Every record gets copied exactly, and no picture goes with it.

#### Entries shown ####

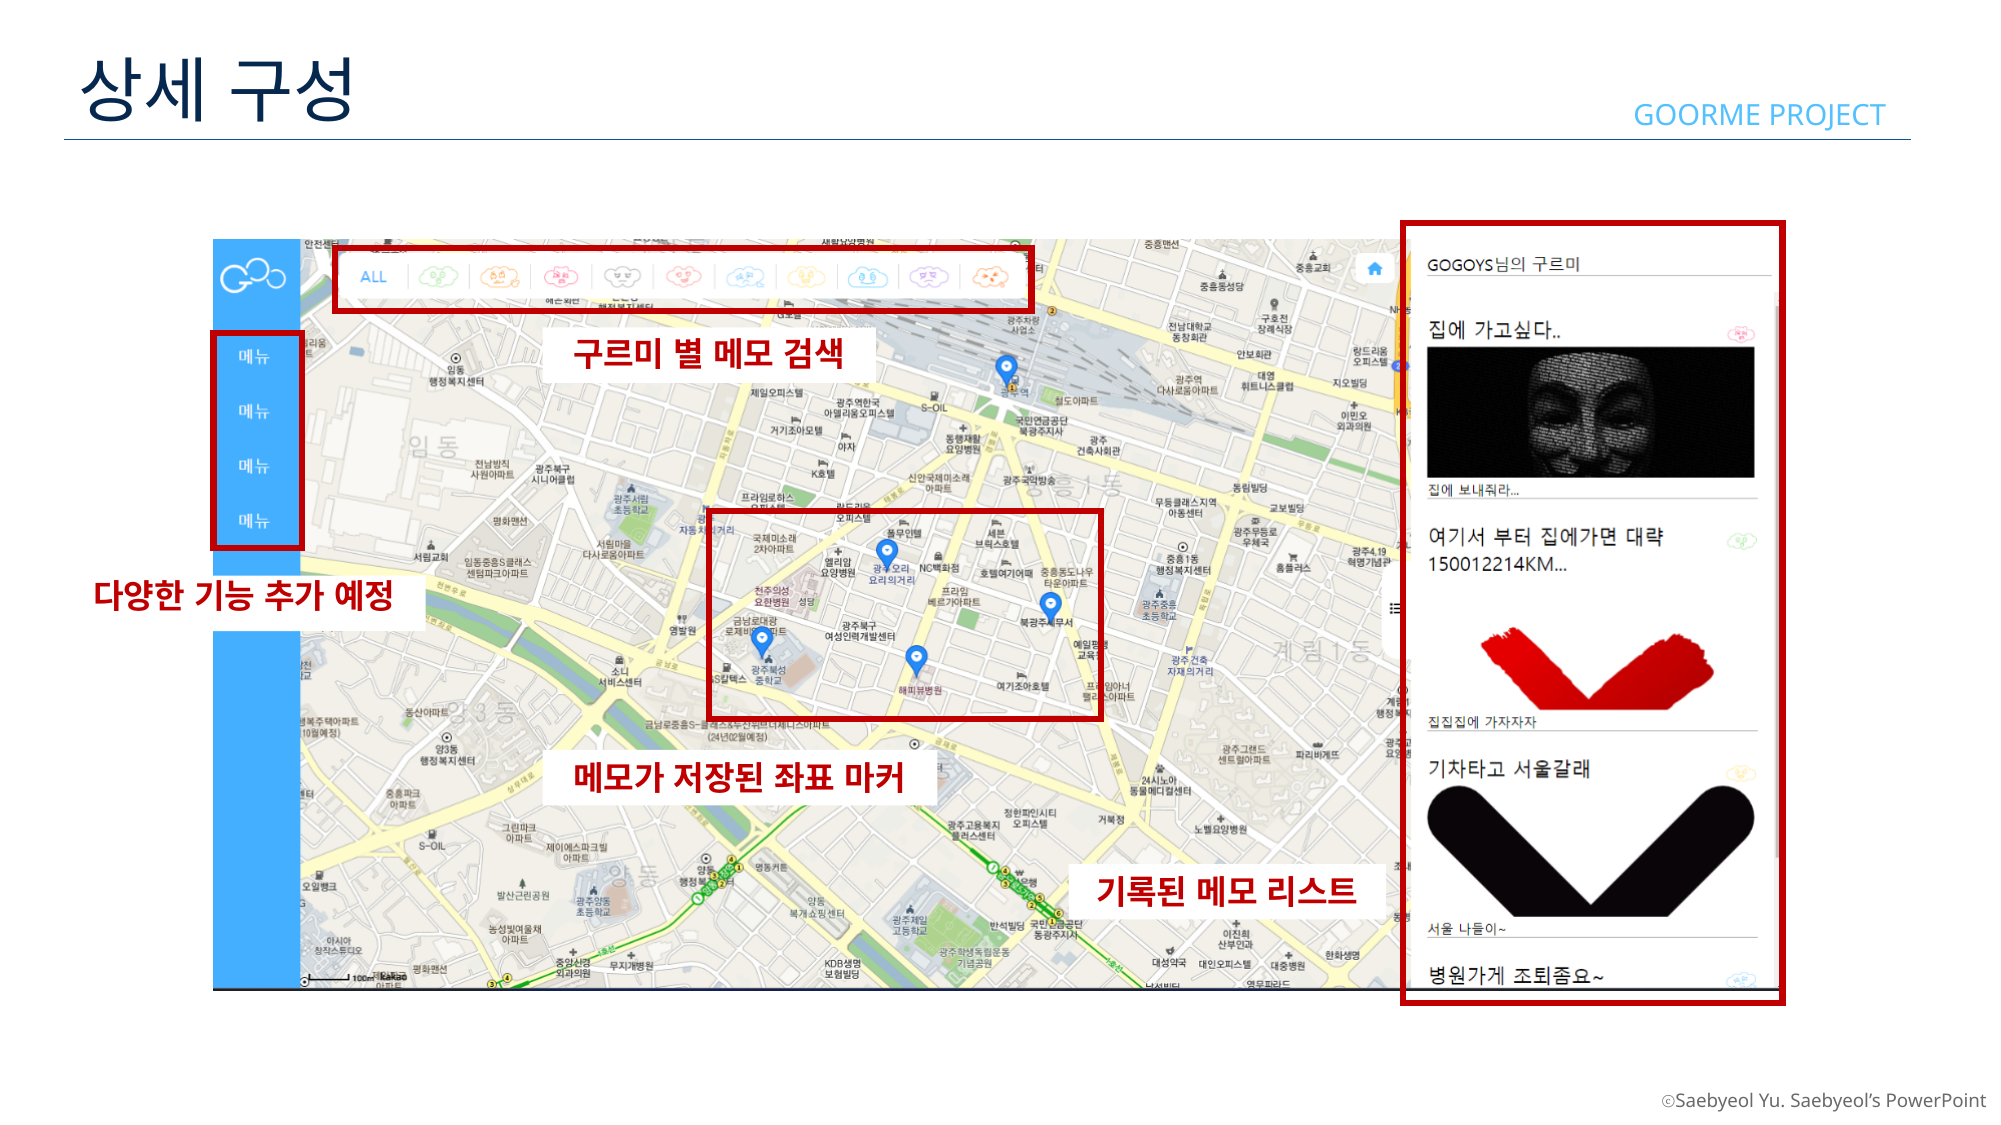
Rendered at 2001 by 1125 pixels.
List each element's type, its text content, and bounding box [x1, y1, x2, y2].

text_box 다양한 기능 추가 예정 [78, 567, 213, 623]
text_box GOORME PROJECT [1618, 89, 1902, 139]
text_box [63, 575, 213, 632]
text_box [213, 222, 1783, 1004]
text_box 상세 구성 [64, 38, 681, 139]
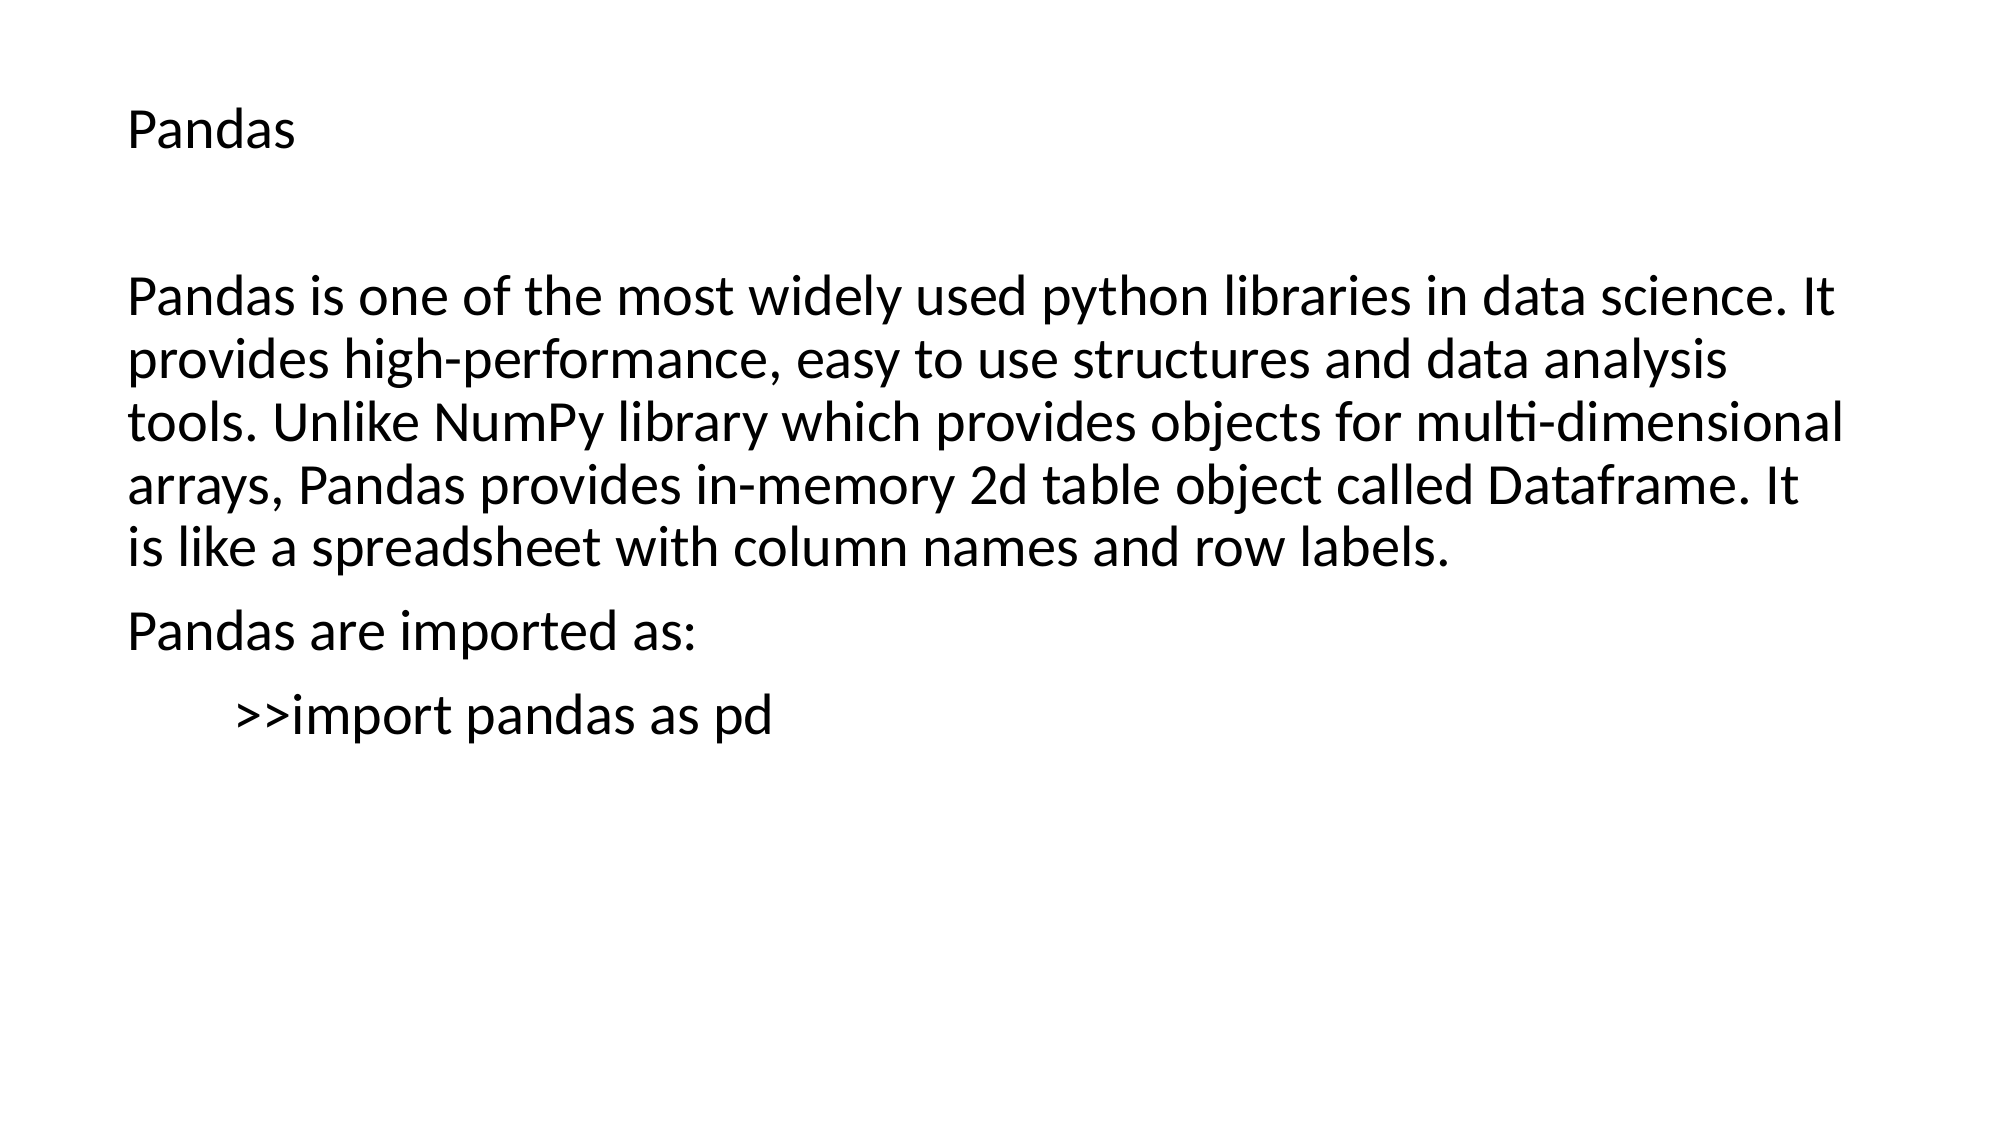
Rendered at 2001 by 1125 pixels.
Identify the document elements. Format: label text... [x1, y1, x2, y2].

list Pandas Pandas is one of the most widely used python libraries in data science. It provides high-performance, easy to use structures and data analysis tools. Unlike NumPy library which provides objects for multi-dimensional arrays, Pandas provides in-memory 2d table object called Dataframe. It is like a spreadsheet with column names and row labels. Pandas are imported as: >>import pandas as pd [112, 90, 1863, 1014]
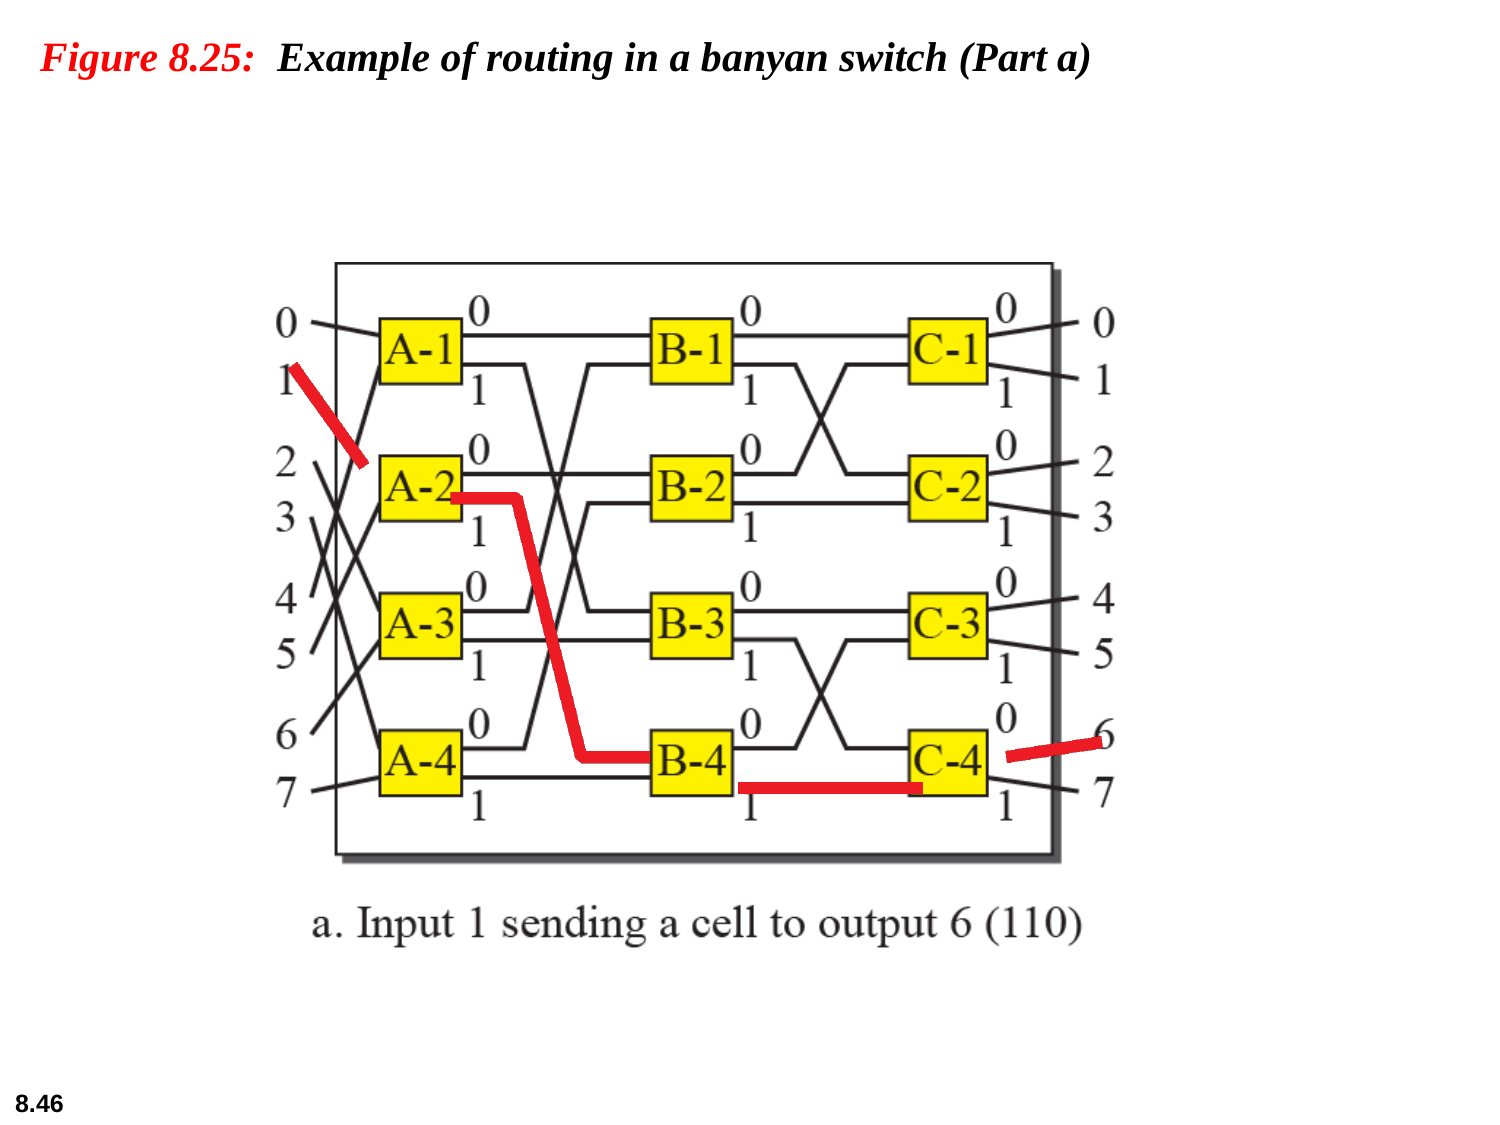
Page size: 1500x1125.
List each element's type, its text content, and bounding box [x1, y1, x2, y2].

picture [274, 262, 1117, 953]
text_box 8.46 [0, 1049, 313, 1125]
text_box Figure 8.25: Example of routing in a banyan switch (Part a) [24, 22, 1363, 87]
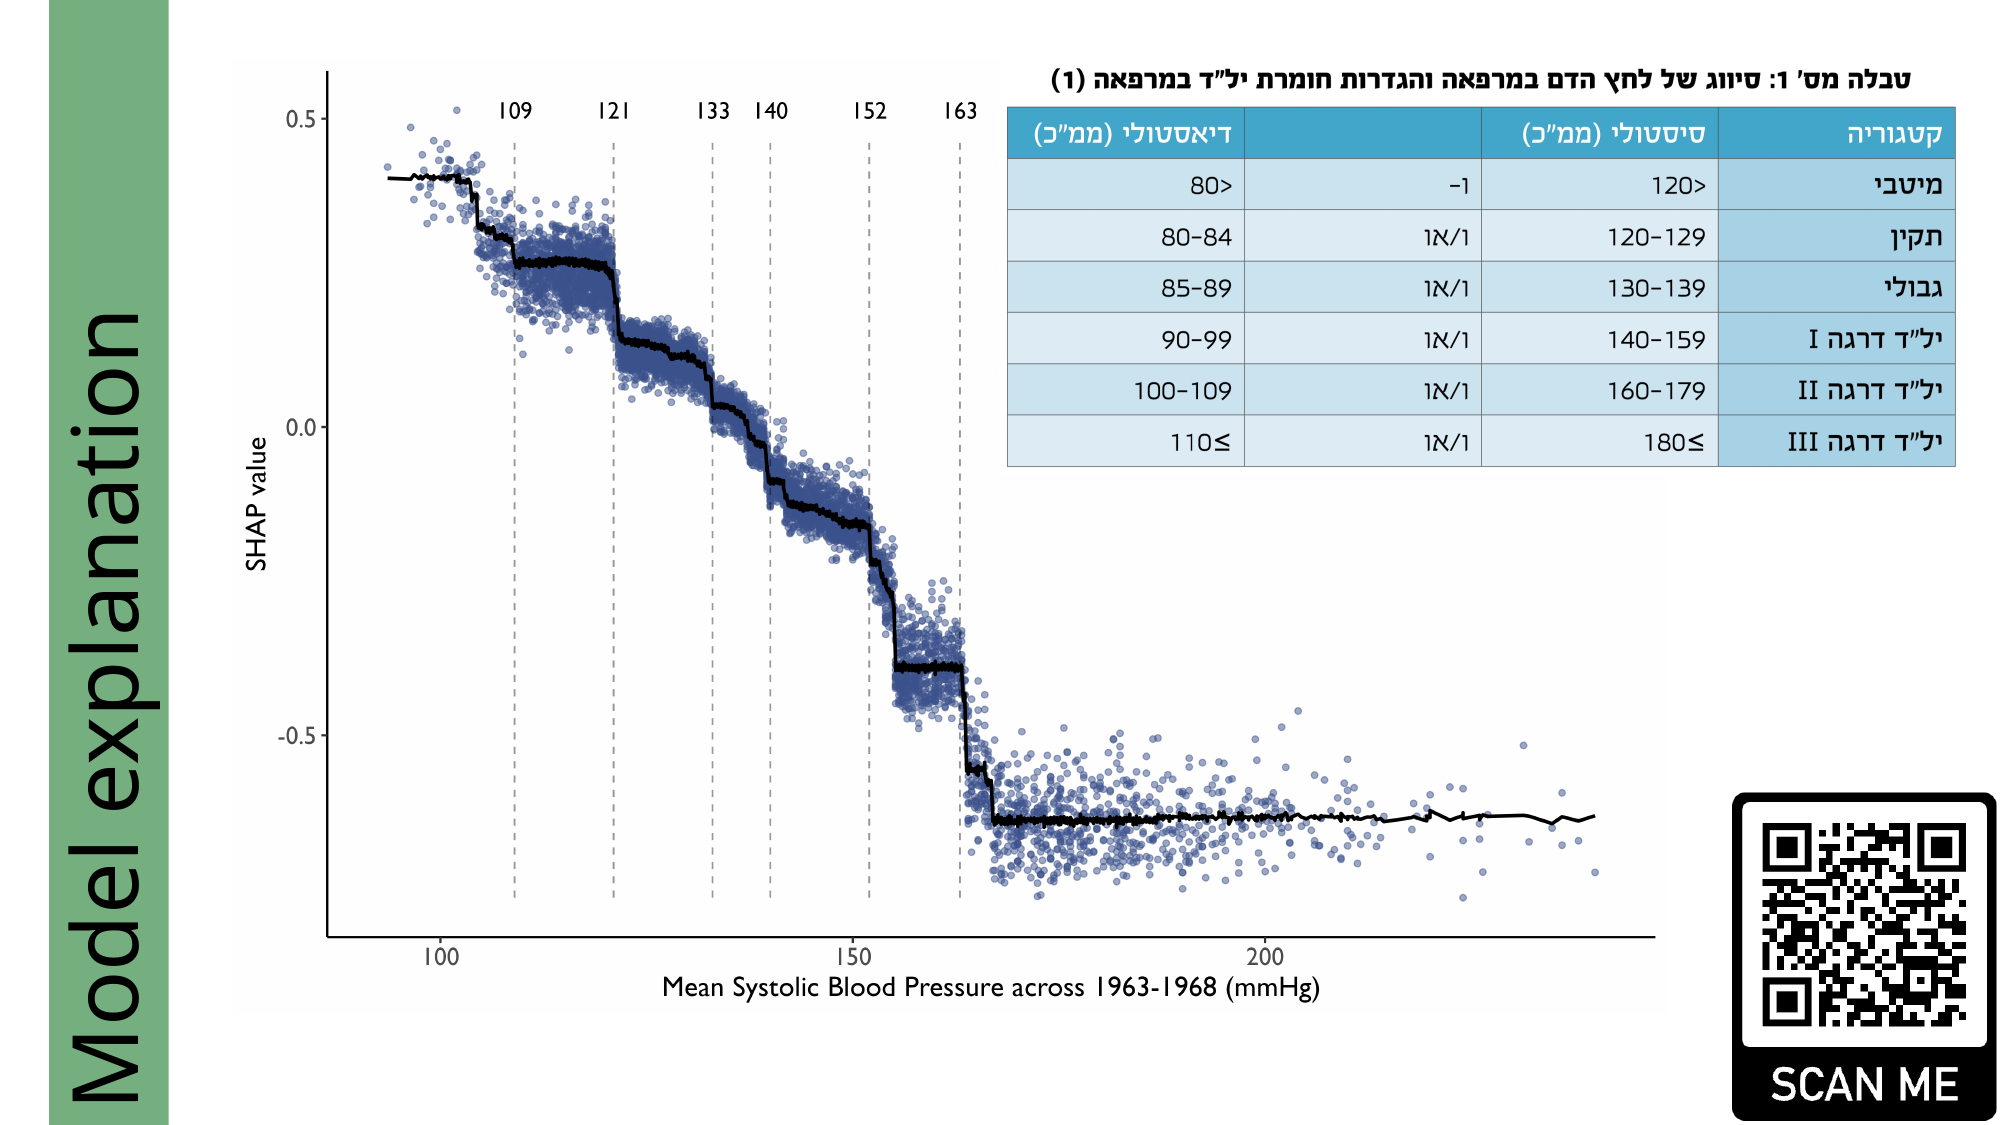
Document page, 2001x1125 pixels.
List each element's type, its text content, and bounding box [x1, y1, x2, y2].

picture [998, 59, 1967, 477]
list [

####

Solution:
Rendered at 2001 by 1125 pixels.
List each element's type, its text content, and bounding box [x1, y1, x2, y2].

text_box 다양한 기능 추가 예정 [78, 567, 213, 623]
text_box GOORME PROJECT [1618, 89, 1902, 139]
text_box [63, 575, 213, 632]
text_box [213, 222, 1783, 1004]
text_box 상세 구성 [64, 38, 681, 139]
Rendered at 2001 by 1125 pixels.
Identify the document elements. Format: label text... [x1, y1, x2, y2].

list Pandas Pandas is one of the most widely used python libraries in data science. It provides high-performance, easy to use structures and data analysis tools. Unlike NumPy library which provides objects for multi-dimensional arrays, Pandas provides in-memory 2d table object called Dataframe. It is like a spreadsheet with column names and row labels. Pandas are imported as: >>import pandas as pd [112, 90, 1863, 1014]
Page size: 1500x1125.
List each element's type, its text content, and bounding box [x1, y1, x2, y2].

picture [274, 262, 1117, 953]
text_box 8.46 [0, 1049, 313, 1125]
text_box Figure 8.25: Example of routing in a banyan switch (Part a) [24, 22, 1363, 87]
Document page, 2001x1125 pixels.
List each element's type, its text content, and bounding box [x1, y1, x2, y2].

picture [998, 59, 1967, 477]
list [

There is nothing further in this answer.